§ Job
Beginning at the first of the entries and ending with the line that contains "How many values in the opponent_R", rewrite those lines with "largest" switched to "biggest" and nothing else altered.

::::

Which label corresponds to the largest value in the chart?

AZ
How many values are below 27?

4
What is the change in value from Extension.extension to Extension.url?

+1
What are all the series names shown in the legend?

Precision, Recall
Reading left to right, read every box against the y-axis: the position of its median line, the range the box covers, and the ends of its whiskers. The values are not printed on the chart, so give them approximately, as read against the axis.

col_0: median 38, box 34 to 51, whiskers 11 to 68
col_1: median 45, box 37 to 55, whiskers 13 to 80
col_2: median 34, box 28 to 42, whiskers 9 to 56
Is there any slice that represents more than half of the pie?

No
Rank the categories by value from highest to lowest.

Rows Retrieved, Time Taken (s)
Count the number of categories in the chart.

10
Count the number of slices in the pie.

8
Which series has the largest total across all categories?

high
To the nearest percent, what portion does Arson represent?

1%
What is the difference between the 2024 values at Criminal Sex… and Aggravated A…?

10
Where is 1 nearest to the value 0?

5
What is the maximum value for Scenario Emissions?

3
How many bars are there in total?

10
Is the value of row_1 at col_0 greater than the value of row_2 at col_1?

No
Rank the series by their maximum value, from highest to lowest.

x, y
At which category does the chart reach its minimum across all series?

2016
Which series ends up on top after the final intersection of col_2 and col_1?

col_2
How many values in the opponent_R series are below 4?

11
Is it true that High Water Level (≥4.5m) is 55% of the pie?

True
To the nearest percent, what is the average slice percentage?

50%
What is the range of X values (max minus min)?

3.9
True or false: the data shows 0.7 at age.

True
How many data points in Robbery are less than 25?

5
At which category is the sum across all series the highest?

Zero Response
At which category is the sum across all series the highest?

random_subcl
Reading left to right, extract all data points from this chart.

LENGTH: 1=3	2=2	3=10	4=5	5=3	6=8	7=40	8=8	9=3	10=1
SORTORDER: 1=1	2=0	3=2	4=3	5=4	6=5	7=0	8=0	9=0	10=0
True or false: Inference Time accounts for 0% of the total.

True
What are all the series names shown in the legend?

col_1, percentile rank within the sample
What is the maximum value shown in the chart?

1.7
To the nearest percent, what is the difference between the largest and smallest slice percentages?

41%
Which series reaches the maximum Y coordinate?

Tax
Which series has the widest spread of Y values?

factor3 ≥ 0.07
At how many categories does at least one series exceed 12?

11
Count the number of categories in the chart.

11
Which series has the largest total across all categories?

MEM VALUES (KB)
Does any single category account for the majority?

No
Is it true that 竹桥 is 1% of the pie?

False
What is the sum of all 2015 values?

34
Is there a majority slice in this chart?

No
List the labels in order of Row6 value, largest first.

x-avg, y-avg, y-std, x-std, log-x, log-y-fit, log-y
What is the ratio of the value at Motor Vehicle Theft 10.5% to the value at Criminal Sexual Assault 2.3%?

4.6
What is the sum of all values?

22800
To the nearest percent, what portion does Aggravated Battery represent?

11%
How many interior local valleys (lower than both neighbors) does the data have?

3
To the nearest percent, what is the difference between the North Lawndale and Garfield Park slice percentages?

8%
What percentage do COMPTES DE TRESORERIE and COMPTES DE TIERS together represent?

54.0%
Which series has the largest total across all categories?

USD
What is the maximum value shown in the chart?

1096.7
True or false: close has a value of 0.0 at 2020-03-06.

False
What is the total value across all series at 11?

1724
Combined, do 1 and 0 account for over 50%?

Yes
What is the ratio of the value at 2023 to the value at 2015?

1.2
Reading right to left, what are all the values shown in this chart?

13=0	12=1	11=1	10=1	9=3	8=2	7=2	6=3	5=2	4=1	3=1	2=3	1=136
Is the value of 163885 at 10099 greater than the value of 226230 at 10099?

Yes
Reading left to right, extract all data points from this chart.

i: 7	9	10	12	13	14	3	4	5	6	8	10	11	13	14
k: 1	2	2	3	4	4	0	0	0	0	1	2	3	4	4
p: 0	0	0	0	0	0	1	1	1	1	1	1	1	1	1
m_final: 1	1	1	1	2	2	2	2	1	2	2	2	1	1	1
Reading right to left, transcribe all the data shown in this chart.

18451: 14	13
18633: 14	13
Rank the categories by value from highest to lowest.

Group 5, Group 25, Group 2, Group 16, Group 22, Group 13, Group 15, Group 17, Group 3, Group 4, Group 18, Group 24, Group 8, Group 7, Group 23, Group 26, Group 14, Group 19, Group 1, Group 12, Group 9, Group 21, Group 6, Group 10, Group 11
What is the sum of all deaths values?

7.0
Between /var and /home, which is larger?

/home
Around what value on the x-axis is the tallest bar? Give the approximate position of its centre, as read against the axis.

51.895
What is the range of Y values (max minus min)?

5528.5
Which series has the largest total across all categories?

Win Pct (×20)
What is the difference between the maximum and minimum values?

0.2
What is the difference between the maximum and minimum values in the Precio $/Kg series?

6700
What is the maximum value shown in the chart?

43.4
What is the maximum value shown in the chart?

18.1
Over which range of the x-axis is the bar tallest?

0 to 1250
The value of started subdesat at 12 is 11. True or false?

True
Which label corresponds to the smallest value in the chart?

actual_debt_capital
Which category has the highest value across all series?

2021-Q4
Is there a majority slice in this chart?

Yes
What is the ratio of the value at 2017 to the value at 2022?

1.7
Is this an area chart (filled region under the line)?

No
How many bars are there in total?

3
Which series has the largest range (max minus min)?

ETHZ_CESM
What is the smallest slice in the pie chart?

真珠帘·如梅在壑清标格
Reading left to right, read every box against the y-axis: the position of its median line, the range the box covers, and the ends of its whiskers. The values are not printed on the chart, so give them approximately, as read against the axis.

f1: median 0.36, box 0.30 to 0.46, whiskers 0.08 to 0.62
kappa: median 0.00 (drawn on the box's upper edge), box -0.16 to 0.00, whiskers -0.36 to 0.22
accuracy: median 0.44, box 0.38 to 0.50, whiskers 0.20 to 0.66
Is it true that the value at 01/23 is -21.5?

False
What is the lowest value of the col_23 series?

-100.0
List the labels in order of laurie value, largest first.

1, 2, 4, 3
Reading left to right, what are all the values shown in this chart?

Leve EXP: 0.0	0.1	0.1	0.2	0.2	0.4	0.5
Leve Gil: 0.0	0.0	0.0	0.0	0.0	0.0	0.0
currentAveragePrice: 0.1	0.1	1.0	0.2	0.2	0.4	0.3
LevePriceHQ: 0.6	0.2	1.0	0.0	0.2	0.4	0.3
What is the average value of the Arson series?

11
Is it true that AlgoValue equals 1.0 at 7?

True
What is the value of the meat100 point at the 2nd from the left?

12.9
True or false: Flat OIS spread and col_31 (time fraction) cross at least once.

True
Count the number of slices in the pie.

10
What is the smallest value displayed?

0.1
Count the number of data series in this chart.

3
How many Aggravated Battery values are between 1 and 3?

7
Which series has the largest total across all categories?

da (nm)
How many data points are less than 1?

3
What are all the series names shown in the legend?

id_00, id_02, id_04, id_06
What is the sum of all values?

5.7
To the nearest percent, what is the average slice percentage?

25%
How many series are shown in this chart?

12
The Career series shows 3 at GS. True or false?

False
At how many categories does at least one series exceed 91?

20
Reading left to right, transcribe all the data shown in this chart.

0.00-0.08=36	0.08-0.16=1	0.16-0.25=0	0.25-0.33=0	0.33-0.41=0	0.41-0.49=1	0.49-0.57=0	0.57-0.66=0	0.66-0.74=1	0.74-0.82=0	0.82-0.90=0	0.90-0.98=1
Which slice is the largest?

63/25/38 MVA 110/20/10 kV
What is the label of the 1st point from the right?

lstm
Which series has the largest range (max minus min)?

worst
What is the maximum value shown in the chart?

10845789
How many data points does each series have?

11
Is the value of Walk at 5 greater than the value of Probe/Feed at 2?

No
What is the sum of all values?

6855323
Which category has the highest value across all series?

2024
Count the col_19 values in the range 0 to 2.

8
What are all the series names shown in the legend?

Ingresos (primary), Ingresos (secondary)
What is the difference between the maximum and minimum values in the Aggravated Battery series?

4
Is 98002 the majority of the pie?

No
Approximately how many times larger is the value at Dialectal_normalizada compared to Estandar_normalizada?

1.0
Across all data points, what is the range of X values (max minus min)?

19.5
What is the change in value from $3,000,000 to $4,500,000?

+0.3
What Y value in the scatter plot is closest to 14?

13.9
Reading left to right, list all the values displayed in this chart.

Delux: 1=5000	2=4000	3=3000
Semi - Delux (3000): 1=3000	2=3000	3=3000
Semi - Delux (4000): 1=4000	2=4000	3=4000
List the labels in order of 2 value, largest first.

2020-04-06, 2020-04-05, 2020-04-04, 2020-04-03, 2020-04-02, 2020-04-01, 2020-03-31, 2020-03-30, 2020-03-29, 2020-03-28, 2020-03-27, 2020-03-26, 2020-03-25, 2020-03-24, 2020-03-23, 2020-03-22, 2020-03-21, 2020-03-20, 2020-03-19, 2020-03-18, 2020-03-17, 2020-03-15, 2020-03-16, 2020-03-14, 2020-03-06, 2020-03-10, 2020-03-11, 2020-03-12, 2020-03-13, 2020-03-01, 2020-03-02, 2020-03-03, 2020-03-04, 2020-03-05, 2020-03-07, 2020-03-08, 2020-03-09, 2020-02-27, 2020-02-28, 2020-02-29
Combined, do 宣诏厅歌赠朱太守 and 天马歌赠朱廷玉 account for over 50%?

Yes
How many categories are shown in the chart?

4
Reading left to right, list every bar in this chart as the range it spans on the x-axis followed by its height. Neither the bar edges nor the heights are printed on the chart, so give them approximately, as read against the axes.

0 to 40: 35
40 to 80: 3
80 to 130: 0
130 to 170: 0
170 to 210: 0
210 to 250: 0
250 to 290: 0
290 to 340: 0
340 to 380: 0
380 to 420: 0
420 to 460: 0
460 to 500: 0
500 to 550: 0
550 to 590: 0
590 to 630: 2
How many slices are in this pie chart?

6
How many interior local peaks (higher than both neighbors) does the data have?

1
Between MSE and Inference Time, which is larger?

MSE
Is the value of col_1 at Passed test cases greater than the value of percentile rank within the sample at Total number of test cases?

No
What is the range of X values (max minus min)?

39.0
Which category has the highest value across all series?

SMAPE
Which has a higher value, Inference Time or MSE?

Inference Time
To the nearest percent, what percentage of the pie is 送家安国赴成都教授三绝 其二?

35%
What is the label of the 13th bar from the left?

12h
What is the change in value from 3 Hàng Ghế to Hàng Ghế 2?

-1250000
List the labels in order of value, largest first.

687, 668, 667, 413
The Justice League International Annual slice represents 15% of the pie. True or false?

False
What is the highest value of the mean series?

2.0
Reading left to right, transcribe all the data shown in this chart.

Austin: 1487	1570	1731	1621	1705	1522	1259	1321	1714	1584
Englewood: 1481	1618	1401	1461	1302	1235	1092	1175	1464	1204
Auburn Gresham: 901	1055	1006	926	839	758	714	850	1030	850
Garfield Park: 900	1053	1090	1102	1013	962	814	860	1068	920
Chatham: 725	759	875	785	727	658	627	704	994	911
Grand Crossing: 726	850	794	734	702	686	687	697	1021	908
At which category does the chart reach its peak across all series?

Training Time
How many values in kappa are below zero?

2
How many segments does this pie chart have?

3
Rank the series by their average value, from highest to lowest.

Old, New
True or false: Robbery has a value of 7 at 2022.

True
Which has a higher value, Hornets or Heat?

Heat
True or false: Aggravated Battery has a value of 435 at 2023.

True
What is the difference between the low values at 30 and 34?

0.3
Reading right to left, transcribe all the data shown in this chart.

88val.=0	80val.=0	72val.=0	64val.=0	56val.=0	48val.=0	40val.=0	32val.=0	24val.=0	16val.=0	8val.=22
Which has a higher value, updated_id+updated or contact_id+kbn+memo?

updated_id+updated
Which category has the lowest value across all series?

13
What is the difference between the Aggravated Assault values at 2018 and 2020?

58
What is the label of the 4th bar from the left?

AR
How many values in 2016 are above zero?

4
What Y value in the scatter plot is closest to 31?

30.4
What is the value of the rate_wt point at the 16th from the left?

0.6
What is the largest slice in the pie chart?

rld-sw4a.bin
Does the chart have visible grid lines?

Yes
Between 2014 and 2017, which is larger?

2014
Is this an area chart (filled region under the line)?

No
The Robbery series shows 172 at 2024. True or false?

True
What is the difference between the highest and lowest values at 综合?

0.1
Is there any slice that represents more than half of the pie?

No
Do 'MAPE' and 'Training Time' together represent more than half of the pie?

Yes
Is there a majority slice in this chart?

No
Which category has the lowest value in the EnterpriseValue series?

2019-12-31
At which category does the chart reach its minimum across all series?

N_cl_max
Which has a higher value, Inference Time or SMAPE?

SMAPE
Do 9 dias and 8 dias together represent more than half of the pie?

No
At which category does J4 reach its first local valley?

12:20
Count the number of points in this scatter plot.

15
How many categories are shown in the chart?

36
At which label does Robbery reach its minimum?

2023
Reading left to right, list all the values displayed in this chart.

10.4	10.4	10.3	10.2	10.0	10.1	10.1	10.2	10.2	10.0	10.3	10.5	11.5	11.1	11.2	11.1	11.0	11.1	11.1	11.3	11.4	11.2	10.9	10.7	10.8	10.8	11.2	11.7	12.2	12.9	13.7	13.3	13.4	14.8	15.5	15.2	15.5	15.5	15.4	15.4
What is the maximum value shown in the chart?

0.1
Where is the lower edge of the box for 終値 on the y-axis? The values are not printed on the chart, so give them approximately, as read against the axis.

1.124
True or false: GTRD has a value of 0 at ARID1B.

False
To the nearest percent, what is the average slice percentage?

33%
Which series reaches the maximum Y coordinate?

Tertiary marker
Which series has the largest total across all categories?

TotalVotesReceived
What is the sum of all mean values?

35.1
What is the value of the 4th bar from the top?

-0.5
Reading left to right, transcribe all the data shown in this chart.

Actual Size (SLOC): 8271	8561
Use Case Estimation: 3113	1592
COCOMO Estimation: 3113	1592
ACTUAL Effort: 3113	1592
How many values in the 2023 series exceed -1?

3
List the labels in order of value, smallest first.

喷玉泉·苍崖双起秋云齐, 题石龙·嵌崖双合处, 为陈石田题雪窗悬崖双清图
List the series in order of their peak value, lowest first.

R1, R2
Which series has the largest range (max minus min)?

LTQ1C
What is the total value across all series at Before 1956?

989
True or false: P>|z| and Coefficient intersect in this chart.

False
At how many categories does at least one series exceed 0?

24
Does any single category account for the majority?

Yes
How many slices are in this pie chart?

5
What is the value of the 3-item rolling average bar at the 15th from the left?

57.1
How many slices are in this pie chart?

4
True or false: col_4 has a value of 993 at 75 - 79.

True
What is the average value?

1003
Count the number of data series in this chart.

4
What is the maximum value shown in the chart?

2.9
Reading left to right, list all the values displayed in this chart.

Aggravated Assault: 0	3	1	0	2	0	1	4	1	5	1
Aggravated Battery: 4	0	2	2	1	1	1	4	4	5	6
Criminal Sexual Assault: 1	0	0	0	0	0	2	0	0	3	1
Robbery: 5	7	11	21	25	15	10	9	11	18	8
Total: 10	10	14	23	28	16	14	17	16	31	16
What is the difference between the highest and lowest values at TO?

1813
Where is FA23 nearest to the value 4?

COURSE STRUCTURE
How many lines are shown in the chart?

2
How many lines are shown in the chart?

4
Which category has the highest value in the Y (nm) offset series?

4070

::::

§ Result for this task
Which label corresponds to the biggest value in the chart?

AZ
How many values are below 27?

4
What is the change in value from Extension.extension to Extension.url?

+1
What are all the series names shown in the legend?

Precision, Recall
Reading left to right, read every box against the y-axis: the position of its median line, the range the box covers, and the ends of its whiskers. The values are not printed on the chart, so give them approximately, as read against the axis.

col_0: median 38, box 34 to 51, whiskers 11 to 68
col_1: median 45, box 37 to 55, whiskers 13 to 80
col_2: median 34, box 28 to 42, whiskers 9 to 56
Is there any slice that represents more than half of the pie?

No
Rank the categories by value from highest to lowest.

Rows Retrieved, Time Taken (s)
Count the number of categories in the chart.

10
Count the number of slices in the pie.

8
Which series has the biggest total across all categories?

high
To the nearest percent, what portion does Arson represent?

1%
What is the difference between the 2024 values at Criminal Sex… and Aggravated A…?

10
Where is 1 nearest to the value 0?

5
What is the maximum value for Scenario Emissions?

3
How many bars are there in total?

10
Is the value of row_1 at col_0 greater than the value of row_2 at col_1?

No
Rank the series by their maximum value, from highest to lowest.

x, y
At which category does the chart reach its minimum across all series?

2016
Which series ends up on top after the final intersection of col_2 and col_1?

col_2
How many values in the opponent_R series are below 4?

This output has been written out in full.